The above is absolutely true. It is also tangential to the OP and not what I was discussing in the slightest.
The OP concerns, unless I am mistaken (in which case
@Koprulu Mustafa Pasha, please correct me), the possibility of Afghanistan acting as an Indian analogue to Manchuria in that the locals of that region manage to conquer a vast swath of territory directly adjacent to their homeland and, over time, are assimilated into the populace that they had conquered to the point that, at a certain point, their homeland becomes an integral part of the conquered peoples' nation and their own people lose a distinct identity and become another subset of the natives of the land their ancestors conquered.

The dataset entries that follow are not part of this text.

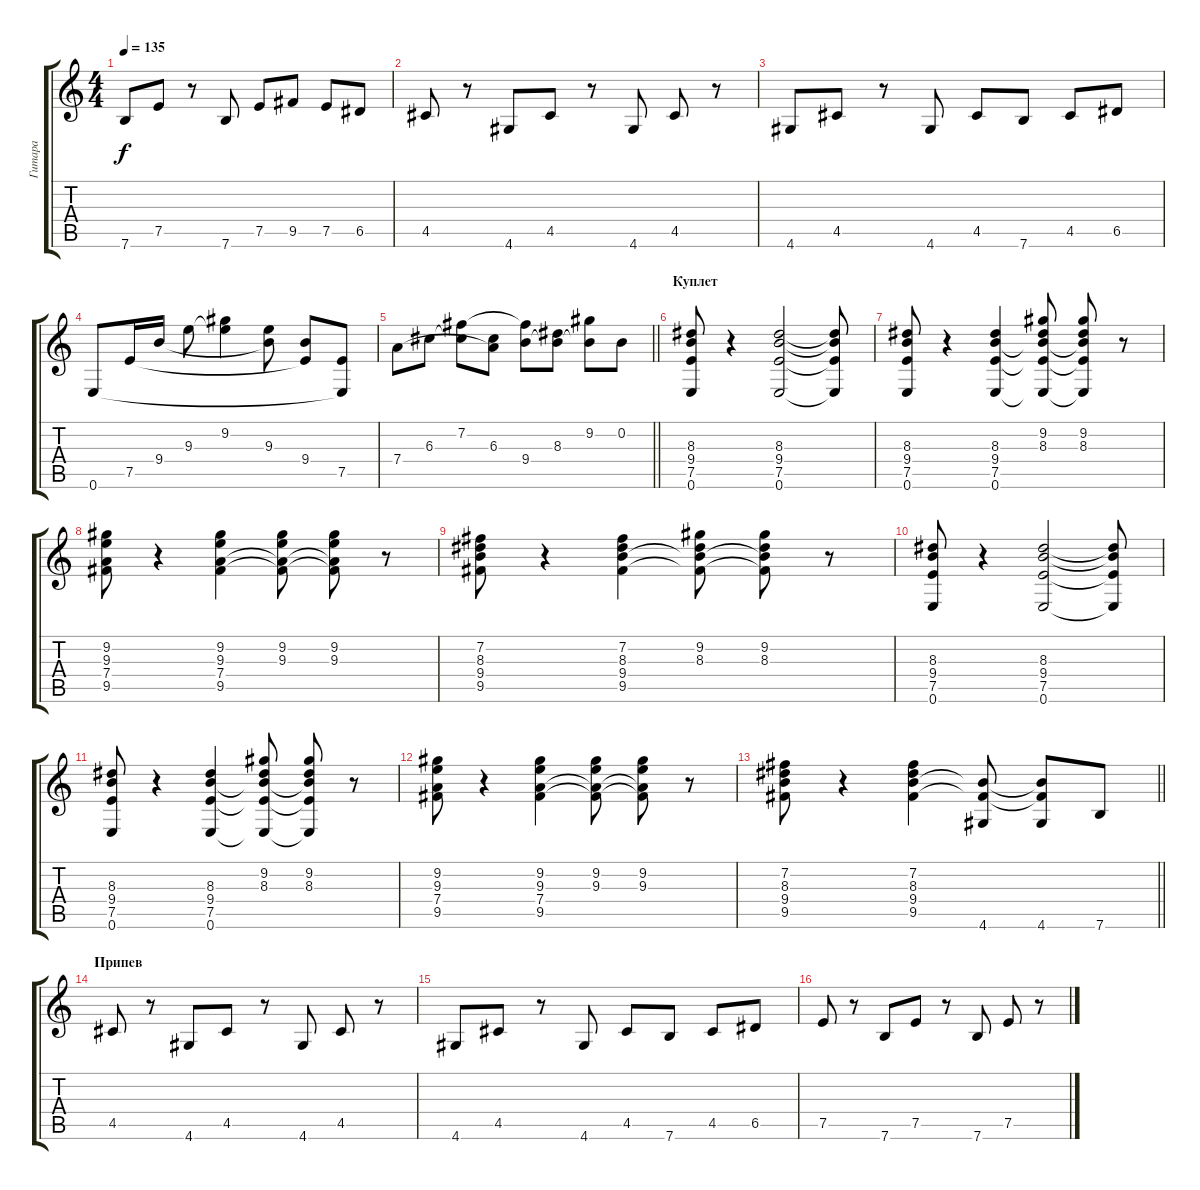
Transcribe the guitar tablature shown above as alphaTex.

\track ("Гитара" "Гитара") {instrument acousticguitarsteel}
\staff {score tabs}
\tuning (E4 B3 G3 D3 A2 E2) {hide}
\ts (4 4)
\tempo 135
\clef g2
\ks c
7.6.8{dy f} 7.5.8 r.8 7.6.8 7.5.8 9.5.8 7.5.8 6.5.8 |
4.5.8 r.8 4.6.8 4.5.8 r.8 4.6.8 4.5.8 r.8 |
4.6.8 4.5.8 r.8 4.6.8 4.5.8 7.6.8 4.5.8 6.5.8 |
0.6.8 7.5.16 9.4.16 9.3.8 (9.2 9.3{t}).4 (9.3 9.4{t}).8 (9.4 7.5{t}).8 (7.5 0.6{t}).8 |
\barLineRight lightlight
7.4.8 6.3.8 (7.2 6.3{t}).8 (6.3 7.4{t}).8 (7.2{t} 9.4).8 (8.3 9.4{t}).8 (9.2 9.4{t}).8 0.2.8 |
\section ("" "Куплет")
(8.3 9.4 7.5 0.6).8 r.4 (8.3 9.4 7.5 0.6).2 (8.3{t} 9.4{t} 7.5{t} 0.6{t}).8 |
(8.3 9.4 7.5 0.6).8 r.4 (8.3 9.4 7.5 0.6).4 (9.2 8.3 9.4{t} 7.5{t} 0.6{t}).8 (9.2 8.3 9.4{t} 7.5{t} 0.6{t}).8 r.8 |
(9.2 9.3 7.4 9.5).8 r.4 (9.2 9.3 7.4 9.5).4 (9.2 9.3 7.4{t} 9.5{t}).8 (9.2 9.3 7.4{t} 9.5{t}).8 r.8 |
(7.2 8.3 9.4 9.5).8 r.4 (7.2 8.3 9.4 9.5).4 (9.2 8.3 9.4{t} 9.5{t}).8 (9.2 8.3 9.4{t} 9.5{t}).8 r.8 |
(8.3 9.4 7.5 0.6).8 r.4 (8.3 9.4 7.5 0.6).2 (8.3{t} 9.4{t} 7.5{t} 0.6{t}).8 |
(8.3 9.4 7.5 0.6).8 r.4 (8.3 9.4 7.5 0.6).4 (9.2 8.3 9.4{t} 7.5{t} 0.6{t}).8 (9.2 8.3 9.4{t} 7.5{t} 0.6{t}).8 r.8 |
(9.2 9.3 7.4 9.5).8 r.4 (9.2 9.3 7.4 9.5).4 (9.2 9.3 7.4{t} 9.5{t}).8 (9.2 9.3 7.4{t} 9.5{t}).8 r.8 |
\barLineRight lightlight
(7.2 8.3 9.4 9.5).8 r.4 (7.2 8.3 9.4 9.5).4 (9.4{t} 9.5{t} 4.6).8 (9.4{t} 9.5{t} 4.6).8 7.6.8 |
\section ("" "Припев")
4.5.8 r.8 4.6.8 4.5.8 r.8 4.6.8 4.5.8 r.8 |
4.6.8 4.5.8 r.8 4.6.8 4.5.8 7.6.8 4.5.8 6.5.8 |
7.5.8 r.8 7.6.8 7.5.8 r.8 7.6.8 7.5.8 r.8
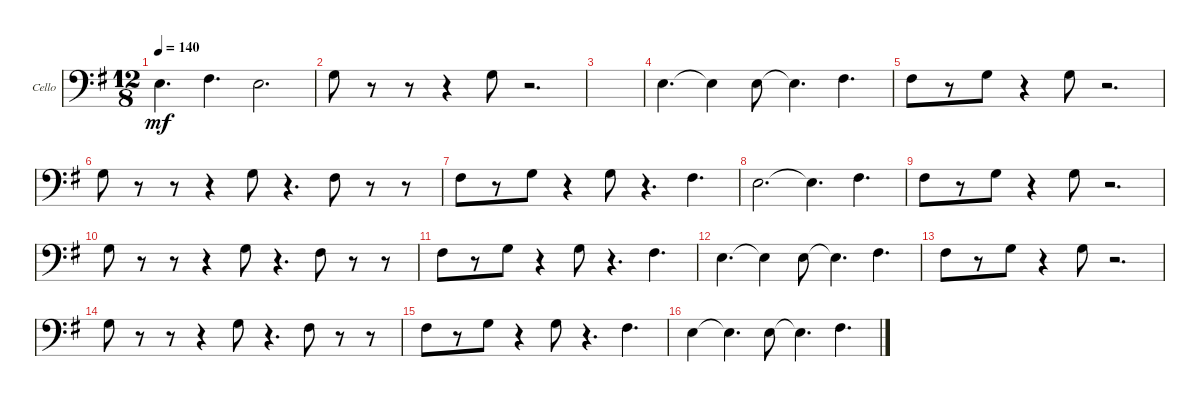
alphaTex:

\defaultSystemsLayout 4
\bracketExtendMode groupsimilarinstruments
\firstSystemTrackNameOrientation horizontal
\otherSystemsTrackNameOrientation horizontal
\track ("Cello 1" "Cello") {instrument cello}
\staff {score}
\tuning (A3 D3 G2 C2)
\ts (12 8)
\tempo 140
\clef f4
\ks g
2.2.4{d dy mf} 4.2.4{d} 2.2.2{d} |
5.2.8 r.8 r.8 r.4 5.2.8 r.2{d} |
|
2.2.4{d} 2.2{t}.4 2.2.8 2.2{t}.4{d} 4.2.4{d} |
4.2.8 r.8 5.2.8 r.4 5.2.8 r.2{d} |
5.2.8 r.8 r.8 r.4 5.2.8 r.4{d} 4.2.8 r.8 r.8 |
4.2.8 r.8 5.2.8 r.4 5.2.8 r.4{d} 4.2.4{d} |
2.2.2{d} 2.2{t}.4{d} 4.2.4{d} |
4.2.8 r.8 5.2.8 r.4 5.2.8 r.2{d} |
5.2.8 r.8 r.8 r.4 5.2.8 r.4{d} 4.2.8 r.8 r.8 |
4.2.8 r.8 5.2.8 r.4 5.2.8 r.4{d} 4.2.4{d} |
2.2.4{d} 2.2{t}.4 2.2.8 2.2{t}.4{d} 4.2.4{d} |
4.2.8 r.8 5.2.8 r.4 5.2.8 r.2{d} |
5.2.8 r.8 r.8 r.4 5.2.8 r.4{d} 4.2.8 r.8 r.8 |
4.2.8 r.8 5.2.8 r.4 5.2.8 r.4{d} 4.2.4{d} |
2.2.4 2.2{t}.4{d} 2.2.8 2.2{t}.4{d} 4.2.4{d}
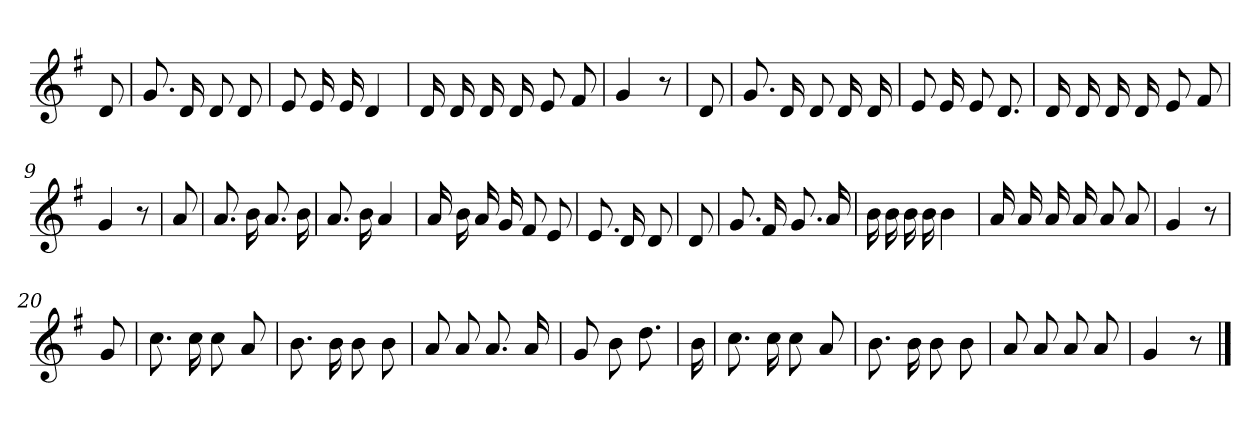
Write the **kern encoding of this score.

**kern
*part1
*staff1
*clefG2
*k[f#]
*G:
=
8d
=1
8.g
16d
8d
8d
=2
8e
16e
16e
4d
=3
16d
16d
16d
16d
8e
8f#
=4
4g
8r
=5
8d
=6
8.g
16d
8d
16d
16d
=7
8e
16e
8e
8.d
=8
16d
16d
16d
16d
8e
8f#
=9
4g
8r
=10
8a
=11
8.a
16b
8.a
16b
=12
8.a
16b
4a
=13
16a
16b
16a
16g
8f#
8e
=14
8.e
16d
8d
=15
8d
=16
8.g
16f#
8.g
16a
=17
16b
16b
16b
16b
4b
=18
16a
16a
16a
16a
8a
8a
=19
4g
8r
=20
8g
=21
8.cc
16cc
8cc
8a
=22
8.b
16b
8b
8b
=23
8a
8a
8.a
16a
=24
8g
8b
8.dd
=25
16b
=26
8.cc
16cc
8cc
8a
=27
8.b
16b
8b
8b
=28
8a
8a
8a
8a
=29
4g
8r
==
*-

I posited that it would not be an apt comparison and unlikely to happen bar major changes in geography, politics, etc. as Afghanistan lacks the qualities that helped attract Han settlement during the Qing dynasty, which was part of the process that led to the loss of a separate Manchu identity and culture and the integration of Manchuria into China proper. There is little that would push tens of millions of Indians to settle Afghanistan the way the Han flooded into Manchuria during the Chuang Guandong, which led to the current clear Han majority in Manchuria in the present day. Afghanistan lacks the fertile farmlands that would attract poor, landless peasants, the safety created by gunpowder and Qing diplomacy+force that enabled the settlement of the region (mountains making it much harder to root out dissenting locals and Afghanistan has historically been difficult to unify, at least in part due to its rough terrain), and the ease of actually settling the area (Afghanistan's landscape is difficult to traverse, which limits both the number of potential settlers and the range of lands that they can easily reach) of Manchuria.
Nowhere did I mention that India would not have any incentive to conquer or retain the region, simply that it would not easily become yet another Indian province the way Gujarat or Rajastan are and its people would not simply slip into the passage of time and go extinct by their own success.
Tibet is neither fertile nor does it have a Han majority. As of 2011, a bit over 90% of Tibet's 3 million people are Tibetan and under 10% are Han Chinese. Tibet is of great strategic importance to China, yes, but that does not incur mass migration and massive demographic shifts, nor does it lead to the locals assimilating into Chinese culture. Xinjiang would be a better counterpoint but the Uyghur are resisting assimilation and the Han are not an overwhelming majority as they are in the Dongbei, nor did the Uyghur conquer China and thus create their own circumstance, which does not fulfil the OP.
As for Aksai Chin, I can't easily find demographic information on that region but it doesn't fulfil the 'conquered the region it got colonised by' condition anyways.
I did not say these regions were not valuable to the nations they border/are in; rather, I said they wouldn't attract much settlement because they weren't attractive for settlement because of poor land fertility and rough terrain, which has rather proven true when compared with Manchuria, which saw a flood of poor Han farmers when settlement was allowed, and that settlement was a key component in the dissolution of the Manchu identity and homeland into the greater Han Chinese identity and homeland.